The Reality: "Three Pair" does not exist in poker hand rankings.
This myth stems from a fundamental misunderstanding of the five-card rule. A poker hand must consist of exactly five cards. It is mathematically impossible to fit three distinct pairs (which requires six cards) into a five-card hand.
If the board is 9-9-4-2-K and you hold 4-2, the dealer must construct your best five-card hand. That hand is 9-9-4-4-K. Your pair of Twos is completely nullified and discarded. You have Two Pair (Nines and Fours) with a King kicker. If an opponent holds an Ace and hits a higher Two Pair (like Nines and Aces), your "Three Pair" will quickly lose you your stack.
Myth 6: Poker is Just a Game of Pure Luck and Gambling
This is the myth perpetuated by players who consistently lose money and need to protect their ego. "He just got lucky," or "Poker is just a slot machine with cards."
The Reality: Poker is a game of profound skill, math, and psychology, heavily disguised by short-term variance.
If poker were purely a game of luck, the same professional players would not consistently make the final tables of the World Series of Poker year after year. Casinos would not allow players to play against each other (casinos make money via the "rake," not by beating the players, because the house does not play the hands).

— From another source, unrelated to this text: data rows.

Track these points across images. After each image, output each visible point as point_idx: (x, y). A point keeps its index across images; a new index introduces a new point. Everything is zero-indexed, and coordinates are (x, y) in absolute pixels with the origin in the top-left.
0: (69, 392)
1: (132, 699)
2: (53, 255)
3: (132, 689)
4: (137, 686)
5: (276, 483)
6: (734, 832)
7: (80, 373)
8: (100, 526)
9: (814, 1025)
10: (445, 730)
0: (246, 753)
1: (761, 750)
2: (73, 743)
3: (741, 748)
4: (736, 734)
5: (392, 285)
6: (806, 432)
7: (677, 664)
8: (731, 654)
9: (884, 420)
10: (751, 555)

In the short term (a single hand, a single session, or even a single week), luck dictates the outcome. An amateur can sit down and beat a world champion in a single hand by catching a miraculous river card. This short-term luck factor (called variance) is what keeps the "fish" (weak players) coming back to the table.
However, over the long term (thousands of hands played over months and years), luck mathematically completely evens out. Every player receives the exact same number of pocket Aces and the exact same number of bad beats. What separates the winners from the losers is what they do with those cards. The skilled player maximizes their wins when they have the edge and minimizes their losses when they are behind. The amateur player relies on gut feelings and table myths.

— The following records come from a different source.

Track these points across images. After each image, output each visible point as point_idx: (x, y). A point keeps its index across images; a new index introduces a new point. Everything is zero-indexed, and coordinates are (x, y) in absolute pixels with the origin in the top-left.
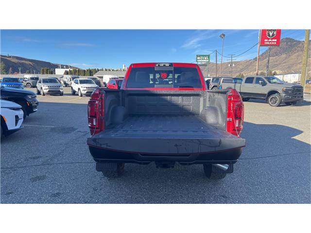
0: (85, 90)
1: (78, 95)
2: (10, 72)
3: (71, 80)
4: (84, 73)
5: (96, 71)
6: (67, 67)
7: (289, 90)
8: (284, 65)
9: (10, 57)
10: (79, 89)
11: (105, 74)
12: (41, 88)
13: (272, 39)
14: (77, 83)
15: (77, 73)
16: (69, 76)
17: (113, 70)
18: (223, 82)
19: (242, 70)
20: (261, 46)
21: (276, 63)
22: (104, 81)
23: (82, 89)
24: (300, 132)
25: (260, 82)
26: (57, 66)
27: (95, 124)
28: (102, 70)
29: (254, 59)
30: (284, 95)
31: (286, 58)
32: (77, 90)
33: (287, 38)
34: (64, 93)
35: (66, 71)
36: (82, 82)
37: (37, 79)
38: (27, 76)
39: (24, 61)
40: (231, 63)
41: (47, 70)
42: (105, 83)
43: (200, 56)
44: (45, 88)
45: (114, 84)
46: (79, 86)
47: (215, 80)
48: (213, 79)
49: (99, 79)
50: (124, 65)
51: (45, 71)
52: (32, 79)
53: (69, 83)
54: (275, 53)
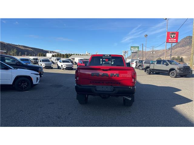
0: (65, 66)
1: (61, 69)
2: (19, 55)
3: (56, 60)
4: (63, 56)
5: (71, 55)
6: (53, 52)
7: (181, 68)
8: (188, 52)
9: (20, 46)
10: (62, 65)
11: (76, 57)
12: (41, 65)
13: (173, 39)
14: (61, 62)
15: (59, 56)
16: (55, 58)
17: (80, 55)
18: (144, 63)
19: (161, 55)
20: (166, 43)
21: (182, 52)
22: (75, 61)
23: (63, 66)
24: (179, 90)
25: (165, 63)
26: (47, 52)
27: (78, 79)
28: (74, 55)
29: (169, 49)
30: (178, 71)
31: (189, 49)
32: (61, 66)
33: (189, 36)
34: (53, 68)
35: (53, 55)
36: (64, 62)
37: (37, 59)
38: (31, 58)
39: (28, 49)
40: (153, 51)
41: (42, 54)
42: (75, 62)
43: (133, 47)
44: (43, 65)
45: (82, 63)
46: (62, 64)
47: (140, 61)
48: (139, 61)
49: (72, 60)
50: (87, 52)
51: (41, 54)
52: (34, 59)
53: (55, 62)
54: (182, 45)
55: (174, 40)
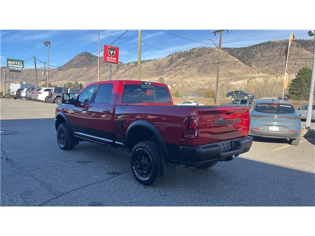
20: (104, 62)
21: (78, 75)
27: (196, 135)
31: (87, 71)
40: (45, 72)
43: (11, 60)
48: (55, 89)
54: (77, 65)
55: (113, 58)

Conclusion: Play the Math, Not the Myths
By eradicating these six poker myths from your mental framework, you instantly elevate your game above the casual masses. You now know that poker suit rankings do not matter at showdown, that a flush demands a uniform suit, and that you are never required to force your hole cards into the final equation if the board provides a stronger alternative.
Poker is a game of ruthless logic and probability. When you stop believing in table folklore and start trusting the absolute mathematical rules of the game, you stop giving your money away to the sharks and start building your own stack.
Frequently Asked Questions (FAQ)
Does a flush have to be the same suit?
Yes, absolutely. A flush requires exactly five cards of the same suit (Hearts, Diamonds, Spades, or Clubs). A hand with 4 cards of one suit and 1 of another is not a flush, and loses to even a single pair.
Can a straight be different suits?
Yes. A straight is defined solely by numerical sequence (e.g., 5-6-7-8-9), completely regardless of suit. If a straight happens to be all the same suit, it upgrades into a statistically rare "Straight Flush."
Are there poker suit rankings in Texas Hold'em?
No. At showdown in Texas Hold'em, all suits are considered mathematically equal. Spades do not beat Hearts. If players tie with the exact same numerical hand strength, the pot is split evenly.